(Given passage):
BEGIN
News last update:6 Aug 2012

Sea fish cobia able to grow in freshwater

A Virginia company is using a patented technology to produce a fast-growing, high-yielding marine fish made its debut at the International Boston Seafood Show.

The freshwater-raised cobia is the next chicken of the sea, one that will fill growing consumer demand for marine fish high in Omega 3 fatty acids without burdening the ocean's already depleted fish stocks," says Bill Martin, chairman Virginia Cobia Farms in Saltville.
 There's one other plus.  Virginia cobia is raised in tanks and its feed components are carefully monitored, so there's no risk of mercury content, which is a growing concern in some marine species.

One spot 
Martin eventually plans to produce up to 200 millions pounds of cobia a year at his Southwestern Virginia farm.  That may not sound like a lot when compared to the 600 million pounds of catfish produced in the Delta and other southern states. "But 200 million pounds is a heck of a lot of fish coming from one spot," Martin says.
That "one spot" is Saltville, Virginia, a small town in an economically depressed area of the state that stands to gain lots of jobs from the upstart company. Last fall, Governor Timothy Kaine estimated that Virginia Cobia Farms would create 60 new jobs for the region.

Patented technology
The technology used to raise the fish is patented by MariCal, a privately held animal health and nutrition biotechnology firm that discovered a way to raise saltwater species in low-salinity fresh water, without compromising taste, texture or nutritional content.
END
(Dataset entries):
BEGIN
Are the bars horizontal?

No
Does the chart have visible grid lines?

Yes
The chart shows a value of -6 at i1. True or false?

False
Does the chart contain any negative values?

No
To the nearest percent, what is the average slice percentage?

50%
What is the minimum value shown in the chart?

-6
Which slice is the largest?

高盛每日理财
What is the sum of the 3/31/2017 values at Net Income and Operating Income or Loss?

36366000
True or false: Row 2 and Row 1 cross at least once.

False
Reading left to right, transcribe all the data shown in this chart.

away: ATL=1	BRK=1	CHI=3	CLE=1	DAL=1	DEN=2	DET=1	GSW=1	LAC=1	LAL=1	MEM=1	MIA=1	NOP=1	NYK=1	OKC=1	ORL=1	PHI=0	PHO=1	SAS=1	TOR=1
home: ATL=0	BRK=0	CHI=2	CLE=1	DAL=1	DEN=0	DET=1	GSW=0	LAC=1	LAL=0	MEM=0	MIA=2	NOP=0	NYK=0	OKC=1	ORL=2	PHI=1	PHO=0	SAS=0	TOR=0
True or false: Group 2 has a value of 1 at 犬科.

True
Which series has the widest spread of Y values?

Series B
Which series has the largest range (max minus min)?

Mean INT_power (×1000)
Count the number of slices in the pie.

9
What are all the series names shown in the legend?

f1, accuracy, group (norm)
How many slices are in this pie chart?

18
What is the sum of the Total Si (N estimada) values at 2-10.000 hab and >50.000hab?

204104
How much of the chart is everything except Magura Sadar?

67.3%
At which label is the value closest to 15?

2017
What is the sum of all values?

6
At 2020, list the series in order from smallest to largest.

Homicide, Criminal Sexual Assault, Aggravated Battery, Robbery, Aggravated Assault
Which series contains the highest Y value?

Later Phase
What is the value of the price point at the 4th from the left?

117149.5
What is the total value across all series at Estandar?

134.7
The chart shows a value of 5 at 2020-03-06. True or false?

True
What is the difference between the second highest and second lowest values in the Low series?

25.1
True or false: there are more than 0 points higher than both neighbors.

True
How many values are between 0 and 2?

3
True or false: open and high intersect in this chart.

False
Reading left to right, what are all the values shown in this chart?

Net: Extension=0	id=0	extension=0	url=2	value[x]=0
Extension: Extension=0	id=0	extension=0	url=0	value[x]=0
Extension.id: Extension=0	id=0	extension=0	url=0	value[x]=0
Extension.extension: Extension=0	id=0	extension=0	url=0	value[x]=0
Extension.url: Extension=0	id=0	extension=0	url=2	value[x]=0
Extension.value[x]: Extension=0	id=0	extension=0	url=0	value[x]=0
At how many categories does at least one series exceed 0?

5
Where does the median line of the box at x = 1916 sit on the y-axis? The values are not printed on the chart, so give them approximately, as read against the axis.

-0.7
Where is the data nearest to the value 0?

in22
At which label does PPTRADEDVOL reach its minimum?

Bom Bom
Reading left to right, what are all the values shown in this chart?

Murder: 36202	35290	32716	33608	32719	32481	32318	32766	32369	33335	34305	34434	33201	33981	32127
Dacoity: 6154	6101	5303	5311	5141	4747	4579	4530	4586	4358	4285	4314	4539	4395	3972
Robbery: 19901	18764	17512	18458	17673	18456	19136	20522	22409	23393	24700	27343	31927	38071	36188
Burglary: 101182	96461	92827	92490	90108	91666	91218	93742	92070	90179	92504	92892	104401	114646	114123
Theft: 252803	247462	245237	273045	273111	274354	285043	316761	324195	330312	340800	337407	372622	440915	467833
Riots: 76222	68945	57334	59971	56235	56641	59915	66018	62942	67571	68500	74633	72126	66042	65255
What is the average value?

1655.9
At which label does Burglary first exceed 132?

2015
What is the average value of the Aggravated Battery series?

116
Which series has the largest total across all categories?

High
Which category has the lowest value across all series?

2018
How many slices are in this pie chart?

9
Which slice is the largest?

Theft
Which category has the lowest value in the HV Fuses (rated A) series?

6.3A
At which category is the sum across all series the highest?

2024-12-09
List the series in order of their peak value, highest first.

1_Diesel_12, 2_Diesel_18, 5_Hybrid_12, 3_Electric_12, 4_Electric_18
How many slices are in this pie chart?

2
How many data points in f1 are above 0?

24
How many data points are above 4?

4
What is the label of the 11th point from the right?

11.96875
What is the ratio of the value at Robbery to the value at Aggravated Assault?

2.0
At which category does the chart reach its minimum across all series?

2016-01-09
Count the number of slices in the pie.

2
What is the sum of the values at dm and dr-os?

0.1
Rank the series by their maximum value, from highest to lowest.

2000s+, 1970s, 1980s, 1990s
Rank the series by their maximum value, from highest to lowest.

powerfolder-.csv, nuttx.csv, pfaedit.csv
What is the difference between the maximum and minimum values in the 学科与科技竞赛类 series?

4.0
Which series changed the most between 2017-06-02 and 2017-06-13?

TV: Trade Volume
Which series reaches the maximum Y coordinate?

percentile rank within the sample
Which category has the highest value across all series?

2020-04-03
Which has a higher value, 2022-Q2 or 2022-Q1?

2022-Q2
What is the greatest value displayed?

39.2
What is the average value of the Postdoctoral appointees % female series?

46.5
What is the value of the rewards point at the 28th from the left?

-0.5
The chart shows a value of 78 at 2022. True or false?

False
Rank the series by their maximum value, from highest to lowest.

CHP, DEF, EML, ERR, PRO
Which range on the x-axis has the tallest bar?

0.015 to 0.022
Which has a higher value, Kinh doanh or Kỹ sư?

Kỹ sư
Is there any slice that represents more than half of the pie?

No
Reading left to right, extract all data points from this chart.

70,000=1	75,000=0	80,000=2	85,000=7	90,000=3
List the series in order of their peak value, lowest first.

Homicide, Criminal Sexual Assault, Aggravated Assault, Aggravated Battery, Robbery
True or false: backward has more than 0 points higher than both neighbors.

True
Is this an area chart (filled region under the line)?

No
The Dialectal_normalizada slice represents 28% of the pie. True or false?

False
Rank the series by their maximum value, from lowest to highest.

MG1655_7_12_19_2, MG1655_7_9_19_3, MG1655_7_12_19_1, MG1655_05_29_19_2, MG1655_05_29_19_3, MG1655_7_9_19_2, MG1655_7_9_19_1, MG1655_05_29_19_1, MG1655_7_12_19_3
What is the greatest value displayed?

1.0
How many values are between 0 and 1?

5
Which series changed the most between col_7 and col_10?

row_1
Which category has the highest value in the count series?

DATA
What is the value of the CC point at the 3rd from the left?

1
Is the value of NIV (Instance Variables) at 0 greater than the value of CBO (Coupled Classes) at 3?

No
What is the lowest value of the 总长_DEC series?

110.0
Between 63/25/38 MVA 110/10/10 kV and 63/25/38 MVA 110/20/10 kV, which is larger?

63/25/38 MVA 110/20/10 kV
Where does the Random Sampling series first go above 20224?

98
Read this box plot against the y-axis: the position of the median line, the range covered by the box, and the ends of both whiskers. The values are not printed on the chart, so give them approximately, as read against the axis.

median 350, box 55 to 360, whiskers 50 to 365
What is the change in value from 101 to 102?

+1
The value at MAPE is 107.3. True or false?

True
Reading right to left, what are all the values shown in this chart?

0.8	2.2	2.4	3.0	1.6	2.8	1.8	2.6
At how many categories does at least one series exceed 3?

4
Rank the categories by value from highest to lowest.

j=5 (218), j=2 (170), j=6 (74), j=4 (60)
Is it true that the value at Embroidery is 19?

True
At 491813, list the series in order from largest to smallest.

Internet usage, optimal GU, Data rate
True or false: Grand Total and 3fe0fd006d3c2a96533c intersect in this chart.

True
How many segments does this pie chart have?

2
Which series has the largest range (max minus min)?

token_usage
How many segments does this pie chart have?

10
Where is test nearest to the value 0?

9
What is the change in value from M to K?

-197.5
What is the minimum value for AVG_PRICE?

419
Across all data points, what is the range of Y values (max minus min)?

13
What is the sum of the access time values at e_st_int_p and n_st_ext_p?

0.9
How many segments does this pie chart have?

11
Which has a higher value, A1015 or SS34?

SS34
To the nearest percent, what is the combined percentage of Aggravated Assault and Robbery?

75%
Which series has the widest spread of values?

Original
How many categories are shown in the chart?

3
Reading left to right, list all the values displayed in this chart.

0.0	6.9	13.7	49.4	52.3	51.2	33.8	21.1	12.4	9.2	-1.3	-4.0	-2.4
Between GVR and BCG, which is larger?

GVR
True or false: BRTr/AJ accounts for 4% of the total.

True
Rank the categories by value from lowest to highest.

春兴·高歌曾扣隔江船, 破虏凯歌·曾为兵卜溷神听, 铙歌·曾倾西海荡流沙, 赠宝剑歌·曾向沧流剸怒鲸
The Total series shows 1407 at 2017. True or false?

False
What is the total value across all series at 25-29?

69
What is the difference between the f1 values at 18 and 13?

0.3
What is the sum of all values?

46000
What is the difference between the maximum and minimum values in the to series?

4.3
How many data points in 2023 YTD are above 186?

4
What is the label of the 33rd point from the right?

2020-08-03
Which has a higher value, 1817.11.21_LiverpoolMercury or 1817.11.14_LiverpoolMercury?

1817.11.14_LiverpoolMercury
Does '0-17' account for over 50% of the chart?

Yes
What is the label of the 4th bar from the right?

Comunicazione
END
(What to work on):
(a) According to the cobia article, what qualities does MariCal's method of raising saltwater species in low-salinity fresh water leave uncompromised?
(b) Duplicate the cobia article from the words that contain "Sea fish cobia" through the words "some marine species.".

(Outputs for the tasks):
(a) Taste, texture and nutritional content.

(b)
Sea fish cobia able to grow in freshwater

A Virginia company is using a patented technology to produce a fast-growing, high-yielding marine fish made its debut at the International Boston Seafood Show.

The freshwater-raised cobia is the next chicken of the sea, one that will fill growing consumer demand for marine fish high in Omega 3 fatty acids without burdening the ocean's already depleted fish stocks," says Bill Martin, chairman Virginia Cobia Farms in Saltville.
 There's one other plus.  Virginia cobia is raised in tanks and its feed components are carefully monitored, so there's no risk of mercury content, which is a growing concern in some marine species.